Data shown:
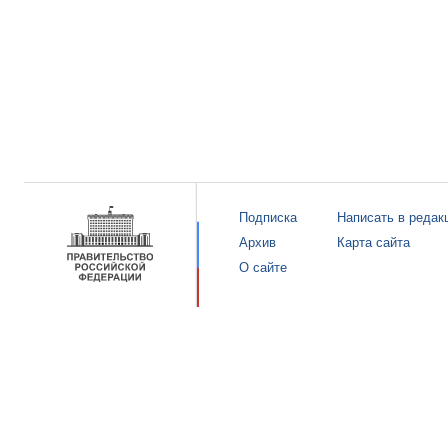
Подписка
Написать в редак
Архив
Карта сайта
О сайте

What to produce: Retype the lines above exactly, omitting the picture.

Reply to the task:
Подписка
Написать в редак
Архив
Карта сайта
О сайте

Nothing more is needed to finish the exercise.